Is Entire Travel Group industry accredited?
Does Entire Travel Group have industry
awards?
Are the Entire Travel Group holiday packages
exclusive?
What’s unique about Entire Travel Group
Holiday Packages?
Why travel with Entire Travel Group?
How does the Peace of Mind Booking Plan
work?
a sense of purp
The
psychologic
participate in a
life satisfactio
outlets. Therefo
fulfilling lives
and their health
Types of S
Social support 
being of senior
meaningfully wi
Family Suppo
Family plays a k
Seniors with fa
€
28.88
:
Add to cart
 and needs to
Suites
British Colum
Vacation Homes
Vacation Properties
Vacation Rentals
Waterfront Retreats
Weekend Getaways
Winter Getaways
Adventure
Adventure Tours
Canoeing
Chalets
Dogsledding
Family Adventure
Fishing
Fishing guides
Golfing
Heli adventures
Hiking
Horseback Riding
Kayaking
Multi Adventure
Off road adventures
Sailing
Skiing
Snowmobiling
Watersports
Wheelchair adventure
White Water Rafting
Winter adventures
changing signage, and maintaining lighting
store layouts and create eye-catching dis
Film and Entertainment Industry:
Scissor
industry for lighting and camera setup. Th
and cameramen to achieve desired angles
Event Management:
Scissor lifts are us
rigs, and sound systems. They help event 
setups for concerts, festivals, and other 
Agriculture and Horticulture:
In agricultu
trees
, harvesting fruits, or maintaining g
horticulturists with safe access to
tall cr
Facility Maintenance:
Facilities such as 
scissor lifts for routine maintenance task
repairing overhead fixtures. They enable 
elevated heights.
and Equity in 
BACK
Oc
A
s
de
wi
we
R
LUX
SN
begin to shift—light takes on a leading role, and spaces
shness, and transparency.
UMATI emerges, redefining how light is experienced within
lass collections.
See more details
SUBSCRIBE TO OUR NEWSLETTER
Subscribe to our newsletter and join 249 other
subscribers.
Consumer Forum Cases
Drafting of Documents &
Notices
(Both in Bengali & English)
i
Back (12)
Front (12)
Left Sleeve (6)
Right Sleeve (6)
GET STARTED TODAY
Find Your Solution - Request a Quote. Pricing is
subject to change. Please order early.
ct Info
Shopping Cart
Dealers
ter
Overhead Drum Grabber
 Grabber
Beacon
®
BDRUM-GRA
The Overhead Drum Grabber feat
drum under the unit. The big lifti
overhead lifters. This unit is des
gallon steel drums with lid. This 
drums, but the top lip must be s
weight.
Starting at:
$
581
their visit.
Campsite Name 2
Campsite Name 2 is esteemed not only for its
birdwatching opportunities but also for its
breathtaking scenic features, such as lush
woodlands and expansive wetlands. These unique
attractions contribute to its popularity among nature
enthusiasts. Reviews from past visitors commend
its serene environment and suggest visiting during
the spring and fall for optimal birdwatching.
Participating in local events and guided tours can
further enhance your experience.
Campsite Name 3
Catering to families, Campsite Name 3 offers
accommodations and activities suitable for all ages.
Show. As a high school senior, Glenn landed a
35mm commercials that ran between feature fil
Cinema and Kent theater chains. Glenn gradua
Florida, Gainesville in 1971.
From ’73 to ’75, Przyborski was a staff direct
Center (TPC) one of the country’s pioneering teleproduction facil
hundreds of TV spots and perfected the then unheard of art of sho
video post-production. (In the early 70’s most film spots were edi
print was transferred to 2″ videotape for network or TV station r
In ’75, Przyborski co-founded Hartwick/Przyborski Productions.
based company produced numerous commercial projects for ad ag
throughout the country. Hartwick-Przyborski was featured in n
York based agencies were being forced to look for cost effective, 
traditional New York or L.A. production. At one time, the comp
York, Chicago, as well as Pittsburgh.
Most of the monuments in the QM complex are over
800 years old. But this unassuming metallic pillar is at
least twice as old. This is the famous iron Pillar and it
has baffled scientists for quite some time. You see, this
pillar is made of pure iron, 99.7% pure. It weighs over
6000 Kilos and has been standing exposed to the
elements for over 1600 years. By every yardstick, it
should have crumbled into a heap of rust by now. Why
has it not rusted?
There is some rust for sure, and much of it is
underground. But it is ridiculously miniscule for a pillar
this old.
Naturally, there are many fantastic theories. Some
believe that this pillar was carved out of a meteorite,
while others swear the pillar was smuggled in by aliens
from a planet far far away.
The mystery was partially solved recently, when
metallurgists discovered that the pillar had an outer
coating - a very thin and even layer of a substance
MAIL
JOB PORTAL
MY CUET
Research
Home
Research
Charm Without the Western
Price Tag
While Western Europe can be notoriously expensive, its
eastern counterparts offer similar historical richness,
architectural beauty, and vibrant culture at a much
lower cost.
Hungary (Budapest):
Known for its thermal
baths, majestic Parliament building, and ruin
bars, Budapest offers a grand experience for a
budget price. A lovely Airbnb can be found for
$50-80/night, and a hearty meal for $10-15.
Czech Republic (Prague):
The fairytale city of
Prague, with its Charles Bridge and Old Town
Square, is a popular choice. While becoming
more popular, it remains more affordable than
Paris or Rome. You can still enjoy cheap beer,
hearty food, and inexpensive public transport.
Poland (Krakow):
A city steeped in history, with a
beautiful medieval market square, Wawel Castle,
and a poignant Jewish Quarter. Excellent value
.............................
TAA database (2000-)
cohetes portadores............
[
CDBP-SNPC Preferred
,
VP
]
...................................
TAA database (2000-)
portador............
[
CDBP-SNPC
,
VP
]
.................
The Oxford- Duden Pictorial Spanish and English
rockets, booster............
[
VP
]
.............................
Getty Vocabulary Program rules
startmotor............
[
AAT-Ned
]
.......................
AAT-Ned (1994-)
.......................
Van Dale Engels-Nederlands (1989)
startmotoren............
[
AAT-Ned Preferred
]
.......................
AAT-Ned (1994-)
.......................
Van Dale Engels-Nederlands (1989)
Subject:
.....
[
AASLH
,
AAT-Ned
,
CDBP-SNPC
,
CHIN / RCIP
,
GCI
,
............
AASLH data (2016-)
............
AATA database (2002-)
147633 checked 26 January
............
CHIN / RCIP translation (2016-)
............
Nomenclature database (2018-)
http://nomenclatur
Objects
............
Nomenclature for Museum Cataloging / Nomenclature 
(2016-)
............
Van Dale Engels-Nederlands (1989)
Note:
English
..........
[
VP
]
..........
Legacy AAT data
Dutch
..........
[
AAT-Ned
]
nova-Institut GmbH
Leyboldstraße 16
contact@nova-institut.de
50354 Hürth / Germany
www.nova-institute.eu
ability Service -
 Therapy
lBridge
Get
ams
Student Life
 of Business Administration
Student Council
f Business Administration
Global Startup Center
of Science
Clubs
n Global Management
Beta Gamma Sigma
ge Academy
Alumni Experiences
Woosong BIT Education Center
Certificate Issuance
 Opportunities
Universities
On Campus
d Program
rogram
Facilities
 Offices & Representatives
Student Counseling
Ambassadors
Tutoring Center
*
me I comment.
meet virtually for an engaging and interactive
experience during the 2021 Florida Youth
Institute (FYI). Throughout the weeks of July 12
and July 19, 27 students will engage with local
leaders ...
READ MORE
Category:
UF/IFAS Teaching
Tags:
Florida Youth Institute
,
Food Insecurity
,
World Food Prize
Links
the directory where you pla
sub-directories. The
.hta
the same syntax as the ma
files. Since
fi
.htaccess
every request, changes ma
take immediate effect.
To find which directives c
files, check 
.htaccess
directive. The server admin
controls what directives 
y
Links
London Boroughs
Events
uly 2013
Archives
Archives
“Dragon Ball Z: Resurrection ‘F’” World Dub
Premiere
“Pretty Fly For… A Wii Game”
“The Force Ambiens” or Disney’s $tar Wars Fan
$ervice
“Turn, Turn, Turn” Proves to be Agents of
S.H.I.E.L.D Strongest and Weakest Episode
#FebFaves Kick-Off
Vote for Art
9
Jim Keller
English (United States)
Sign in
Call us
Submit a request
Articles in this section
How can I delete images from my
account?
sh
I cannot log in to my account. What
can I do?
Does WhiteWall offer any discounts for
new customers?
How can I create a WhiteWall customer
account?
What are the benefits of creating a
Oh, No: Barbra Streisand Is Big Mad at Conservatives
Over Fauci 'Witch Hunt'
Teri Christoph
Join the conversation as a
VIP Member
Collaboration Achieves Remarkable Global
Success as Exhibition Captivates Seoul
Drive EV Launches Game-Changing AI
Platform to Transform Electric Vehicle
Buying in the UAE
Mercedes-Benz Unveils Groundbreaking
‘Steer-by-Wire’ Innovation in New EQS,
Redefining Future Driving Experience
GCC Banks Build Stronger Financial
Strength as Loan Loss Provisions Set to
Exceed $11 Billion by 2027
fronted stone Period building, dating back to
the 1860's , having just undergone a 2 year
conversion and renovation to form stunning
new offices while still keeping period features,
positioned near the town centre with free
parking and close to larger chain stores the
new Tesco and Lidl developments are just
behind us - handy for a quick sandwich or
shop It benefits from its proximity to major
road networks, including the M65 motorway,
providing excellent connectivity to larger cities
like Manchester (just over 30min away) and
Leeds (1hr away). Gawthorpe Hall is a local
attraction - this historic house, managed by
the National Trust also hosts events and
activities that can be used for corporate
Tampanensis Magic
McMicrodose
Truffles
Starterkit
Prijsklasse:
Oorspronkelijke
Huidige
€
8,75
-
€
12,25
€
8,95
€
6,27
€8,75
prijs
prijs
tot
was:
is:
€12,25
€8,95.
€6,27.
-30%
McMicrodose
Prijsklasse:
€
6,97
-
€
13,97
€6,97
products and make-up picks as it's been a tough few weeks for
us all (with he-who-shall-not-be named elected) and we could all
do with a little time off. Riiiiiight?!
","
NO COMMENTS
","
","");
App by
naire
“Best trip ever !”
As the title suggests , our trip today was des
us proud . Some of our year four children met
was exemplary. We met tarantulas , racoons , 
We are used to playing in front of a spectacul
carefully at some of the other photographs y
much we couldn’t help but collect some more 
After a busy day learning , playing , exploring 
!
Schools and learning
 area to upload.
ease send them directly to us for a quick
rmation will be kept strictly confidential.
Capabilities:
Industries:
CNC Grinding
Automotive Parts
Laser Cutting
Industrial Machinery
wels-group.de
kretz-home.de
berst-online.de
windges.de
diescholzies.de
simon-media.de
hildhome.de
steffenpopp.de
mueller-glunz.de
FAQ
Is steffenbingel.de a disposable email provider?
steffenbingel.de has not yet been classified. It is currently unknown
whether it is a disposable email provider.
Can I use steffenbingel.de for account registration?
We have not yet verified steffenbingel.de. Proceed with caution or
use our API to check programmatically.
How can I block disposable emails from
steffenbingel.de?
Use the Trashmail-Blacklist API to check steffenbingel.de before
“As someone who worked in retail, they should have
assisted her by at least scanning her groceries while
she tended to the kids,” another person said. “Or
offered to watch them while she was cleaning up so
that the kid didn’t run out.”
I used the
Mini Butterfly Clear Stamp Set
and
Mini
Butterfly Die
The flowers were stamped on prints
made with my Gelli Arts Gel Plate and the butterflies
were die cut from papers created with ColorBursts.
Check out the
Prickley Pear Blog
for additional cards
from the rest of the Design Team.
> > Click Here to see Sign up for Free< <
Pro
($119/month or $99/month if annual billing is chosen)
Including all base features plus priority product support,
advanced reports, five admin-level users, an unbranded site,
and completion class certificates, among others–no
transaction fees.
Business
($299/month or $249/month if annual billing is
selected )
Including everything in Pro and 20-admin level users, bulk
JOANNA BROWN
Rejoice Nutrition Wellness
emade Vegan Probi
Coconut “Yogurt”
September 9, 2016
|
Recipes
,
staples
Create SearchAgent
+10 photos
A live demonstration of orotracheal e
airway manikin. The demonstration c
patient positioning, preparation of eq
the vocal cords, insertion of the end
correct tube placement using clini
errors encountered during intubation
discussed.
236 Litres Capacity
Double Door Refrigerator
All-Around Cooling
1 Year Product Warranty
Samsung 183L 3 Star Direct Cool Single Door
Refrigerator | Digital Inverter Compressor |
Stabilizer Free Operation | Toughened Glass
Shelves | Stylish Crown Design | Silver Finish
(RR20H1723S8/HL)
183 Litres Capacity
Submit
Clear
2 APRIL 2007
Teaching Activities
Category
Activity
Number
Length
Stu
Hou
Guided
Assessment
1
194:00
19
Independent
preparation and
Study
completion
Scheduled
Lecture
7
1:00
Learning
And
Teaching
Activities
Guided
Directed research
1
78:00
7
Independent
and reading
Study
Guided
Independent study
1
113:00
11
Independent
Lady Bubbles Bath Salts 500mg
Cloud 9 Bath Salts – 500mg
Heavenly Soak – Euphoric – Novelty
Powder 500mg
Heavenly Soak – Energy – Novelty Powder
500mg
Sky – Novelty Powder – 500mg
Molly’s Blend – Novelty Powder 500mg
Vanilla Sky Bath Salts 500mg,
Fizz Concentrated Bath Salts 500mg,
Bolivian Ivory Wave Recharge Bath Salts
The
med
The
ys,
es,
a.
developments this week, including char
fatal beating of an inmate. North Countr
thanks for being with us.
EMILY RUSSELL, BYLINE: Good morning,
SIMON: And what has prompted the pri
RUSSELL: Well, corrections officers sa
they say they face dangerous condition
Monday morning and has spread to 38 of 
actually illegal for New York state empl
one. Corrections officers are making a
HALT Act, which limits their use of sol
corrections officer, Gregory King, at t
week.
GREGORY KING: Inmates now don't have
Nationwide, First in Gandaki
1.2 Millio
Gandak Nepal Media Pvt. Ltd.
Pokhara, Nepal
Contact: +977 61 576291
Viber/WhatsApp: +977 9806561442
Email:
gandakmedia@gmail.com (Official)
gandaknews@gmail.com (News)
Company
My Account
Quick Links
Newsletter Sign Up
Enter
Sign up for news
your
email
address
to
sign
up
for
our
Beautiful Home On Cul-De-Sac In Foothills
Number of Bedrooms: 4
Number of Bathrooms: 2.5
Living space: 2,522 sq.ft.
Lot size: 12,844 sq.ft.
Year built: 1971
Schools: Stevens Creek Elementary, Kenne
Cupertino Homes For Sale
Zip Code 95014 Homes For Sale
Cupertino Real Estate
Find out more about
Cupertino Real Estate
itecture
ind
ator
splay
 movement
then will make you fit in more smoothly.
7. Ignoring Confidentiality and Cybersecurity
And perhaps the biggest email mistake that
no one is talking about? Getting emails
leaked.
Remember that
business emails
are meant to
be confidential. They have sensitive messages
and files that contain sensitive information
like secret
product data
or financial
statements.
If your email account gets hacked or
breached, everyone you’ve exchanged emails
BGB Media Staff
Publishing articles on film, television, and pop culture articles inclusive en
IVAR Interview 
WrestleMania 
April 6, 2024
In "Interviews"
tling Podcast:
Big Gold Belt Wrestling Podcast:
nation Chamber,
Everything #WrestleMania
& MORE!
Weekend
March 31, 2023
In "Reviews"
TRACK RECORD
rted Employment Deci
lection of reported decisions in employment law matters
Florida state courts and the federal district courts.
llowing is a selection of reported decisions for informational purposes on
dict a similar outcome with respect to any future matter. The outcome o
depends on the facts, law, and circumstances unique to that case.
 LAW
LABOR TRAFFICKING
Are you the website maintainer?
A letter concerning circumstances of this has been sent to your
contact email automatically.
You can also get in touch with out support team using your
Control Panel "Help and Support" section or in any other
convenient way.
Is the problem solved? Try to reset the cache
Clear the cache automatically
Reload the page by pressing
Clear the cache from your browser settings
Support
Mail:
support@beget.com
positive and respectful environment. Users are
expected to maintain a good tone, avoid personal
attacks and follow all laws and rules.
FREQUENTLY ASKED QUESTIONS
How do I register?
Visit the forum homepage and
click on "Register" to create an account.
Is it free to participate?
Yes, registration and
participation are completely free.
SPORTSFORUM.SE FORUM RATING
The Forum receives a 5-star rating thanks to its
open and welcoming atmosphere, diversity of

(Task to complete): Copy word for word the lines of the material from its first line through the line containing "Add to cart", including both.

(Output of the exercise):
Is Entire Travel Group industry accredited?
Does Entire Travel Group have industry
awards?
Are the Entire Travel Group holiday packages
exclusive?
What’s unique about Entire Travel Group
Holiday Packages?
Why travel with Entire Travel Group?
How does the Peace of Mind Booking Plan
work?
a sense of purp
The
psychologic
participate in a
life satisfactio
outlets. Therefo
fulfilling lives
and their health
Types of S
Social support 
being of senior
meaningfully wi
Family Suppo
Family plays a k
Seniors with fa
€
28.88
:
Add to cart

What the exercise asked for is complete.